Passage shown ::

The rotund Abrams needs to start singing, it’s over!

Do you white supremacist racists remember back when challenging elections was treason??

Funny old times we live in eh.

    BierceAmbrose in reply to mailman. | October 2, 2022 at 6:59 pm

    I thought it was insurrection. Both, maybe?

      Otto Kringelein in reply to BierceAmbrose. | October 3, 2022 at 3:42 pm

      Treason, insurrection, and a direct threat against Our Democracy™

      Perhaps Republicans can convene a Select Investigative Committee to investigate the democrats shenanigans against our Republic.

Idi Amin’s daughter, the vile Abrams, displays her father’s narcissism, megalomania, imperial arrogance and totalitarian ethos.

She will never give it up because that is all she’s got. Hard to believe, but she used to be a romance novel writer. Did her books sell?

Too funny fighting election results is only a crime when Conservatives do it.

Fantasywriter | October 2, 2022 at 1:23 pm

The downside of this story is that Kemp and Raffensperger made sure all the fraud-friendly rules–including the actual exclusion of signature verification–were in place to defeat Trump and the senators. They only tightened the rules for their own upcoming elections, AFTER ease of cheating had had the desired effects in 2020.

Recorded information ::
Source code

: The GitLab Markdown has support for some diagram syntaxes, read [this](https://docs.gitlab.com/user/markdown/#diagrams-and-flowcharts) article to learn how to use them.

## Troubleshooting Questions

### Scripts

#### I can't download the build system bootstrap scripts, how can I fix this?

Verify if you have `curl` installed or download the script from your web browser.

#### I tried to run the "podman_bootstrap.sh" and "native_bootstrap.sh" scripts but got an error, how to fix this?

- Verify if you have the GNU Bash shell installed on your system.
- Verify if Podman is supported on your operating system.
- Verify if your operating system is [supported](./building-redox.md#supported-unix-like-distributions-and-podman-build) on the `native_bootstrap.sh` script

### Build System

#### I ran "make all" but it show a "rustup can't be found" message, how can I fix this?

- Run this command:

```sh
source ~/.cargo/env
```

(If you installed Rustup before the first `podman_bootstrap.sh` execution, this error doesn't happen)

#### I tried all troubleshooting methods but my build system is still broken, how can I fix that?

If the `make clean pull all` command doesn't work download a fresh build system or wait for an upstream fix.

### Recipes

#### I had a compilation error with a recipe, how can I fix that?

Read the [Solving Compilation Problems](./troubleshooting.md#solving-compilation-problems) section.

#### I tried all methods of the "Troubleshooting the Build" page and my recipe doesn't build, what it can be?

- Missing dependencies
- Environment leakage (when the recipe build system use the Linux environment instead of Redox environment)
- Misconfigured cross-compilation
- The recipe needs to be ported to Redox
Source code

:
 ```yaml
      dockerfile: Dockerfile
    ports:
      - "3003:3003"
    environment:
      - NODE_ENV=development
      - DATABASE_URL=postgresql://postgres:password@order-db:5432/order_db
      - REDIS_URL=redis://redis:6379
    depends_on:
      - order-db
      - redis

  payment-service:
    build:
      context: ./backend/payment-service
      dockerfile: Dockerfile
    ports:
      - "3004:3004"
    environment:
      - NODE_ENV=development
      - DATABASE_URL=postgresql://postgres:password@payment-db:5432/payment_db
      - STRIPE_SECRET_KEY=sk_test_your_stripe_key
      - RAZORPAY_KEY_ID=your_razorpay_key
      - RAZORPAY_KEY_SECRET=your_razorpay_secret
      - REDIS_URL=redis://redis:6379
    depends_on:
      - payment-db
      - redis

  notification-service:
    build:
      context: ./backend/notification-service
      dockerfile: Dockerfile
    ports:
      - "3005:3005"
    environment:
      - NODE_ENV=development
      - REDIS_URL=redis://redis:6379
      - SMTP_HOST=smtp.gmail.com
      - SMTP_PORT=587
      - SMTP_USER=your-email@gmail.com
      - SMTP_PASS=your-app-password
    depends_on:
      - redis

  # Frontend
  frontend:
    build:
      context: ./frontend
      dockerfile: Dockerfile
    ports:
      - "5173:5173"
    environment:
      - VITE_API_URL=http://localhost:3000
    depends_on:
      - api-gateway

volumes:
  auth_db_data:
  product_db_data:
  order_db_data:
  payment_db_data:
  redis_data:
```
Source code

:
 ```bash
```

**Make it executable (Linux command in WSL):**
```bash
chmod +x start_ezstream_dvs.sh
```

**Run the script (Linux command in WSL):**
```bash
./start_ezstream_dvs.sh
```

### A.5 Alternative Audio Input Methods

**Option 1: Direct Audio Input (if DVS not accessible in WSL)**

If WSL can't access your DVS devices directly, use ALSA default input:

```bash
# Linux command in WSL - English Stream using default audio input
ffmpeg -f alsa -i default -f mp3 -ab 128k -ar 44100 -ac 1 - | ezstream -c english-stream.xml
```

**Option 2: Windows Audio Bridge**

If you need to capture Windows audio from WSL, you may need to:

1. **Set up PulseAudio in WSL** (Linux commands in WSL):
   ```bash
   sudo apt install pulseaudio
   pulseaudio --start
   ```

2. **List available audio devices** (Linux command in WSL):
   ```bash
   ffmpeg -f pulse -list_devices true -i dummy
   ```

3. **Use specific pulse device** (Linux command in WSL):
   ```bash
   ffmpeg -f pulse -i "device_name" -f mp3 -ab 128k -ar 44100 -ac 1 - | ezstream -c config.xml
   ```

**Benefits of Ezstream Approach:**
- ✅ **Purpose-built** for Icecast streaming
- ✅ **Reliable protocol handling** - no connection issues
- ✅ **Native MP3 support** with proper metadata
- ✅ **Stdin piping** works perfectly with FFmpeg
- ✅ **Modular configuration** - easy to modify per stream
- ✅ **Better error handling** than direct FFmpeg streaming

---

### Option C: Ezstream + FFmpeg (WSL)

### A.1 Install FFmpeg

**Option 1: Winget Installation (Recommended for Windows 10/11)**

Requirement A ::
Answer these questions using the comment thread:
(i) At what date and time was Otto Kringelein's reply posted?
(ii) According to the comment by Fantasywriter, which kind of verification was excluded?
(iii) What kind of writer does one comment say Abrams used to be?
Requirement B :: Translate this sentence from the comment thread into Spanish: "Perhaps Republicans can convene a Select Investigative Committee to investigate the democrats shenanigans against our Republic."
Requirement C :: Proceed with the comment thread, starting after its final comment.

Expected answer A ::
(i) October 3, 2022 at 3:42 pm
(ii) Signature verification
(iii) A romance novel writer

Expected answer B :: Quizás los republicanos puedan convocar un Comité Selecto de Investigación para investigar las artimañas de los demócratas contra nuestra República.

Expected answer C ::
The state of Georgia, the City of Atlanta and Cobb County Ga. should sue Major League Baseball and its Commissioner for defamation based upon their false statements regarding the Election Integrity Act of 2021, seeking damages of $100 Million to compensate for the loss of revenue from MLB moving the All-Star Game and Draft from Atlanta to Denver based upon the decision rendered in FAIR FIGHT ACTION, INC. v BRAD RAFFENSPERGER. Discovery would be epic

The gubernatorial race – the race to see which goober is governor

What? Please stop with the idiotic analogies, and an idiotic Nazi related analogy at that. My point is that the system of automatic registration is defended by counsel as a benefit. Good luck if Georgia ever tries to eliminate this nonsense automatic registration in the future. Democrats, probably Abrams, will then argue that they’re disenfranchising voters and probably will quote elections counsel. Not sure how to make that any clearer, even to commenters on this site.

    Milhouse in reply to Concise. | October 3, 2022 at 9:52 am

    My point is that the system of automatic registration is defended by counsel as a benefit.

    No, it is not. It is merely cited by counsel as a fact.

Look at that. Just in time for her to lose another one.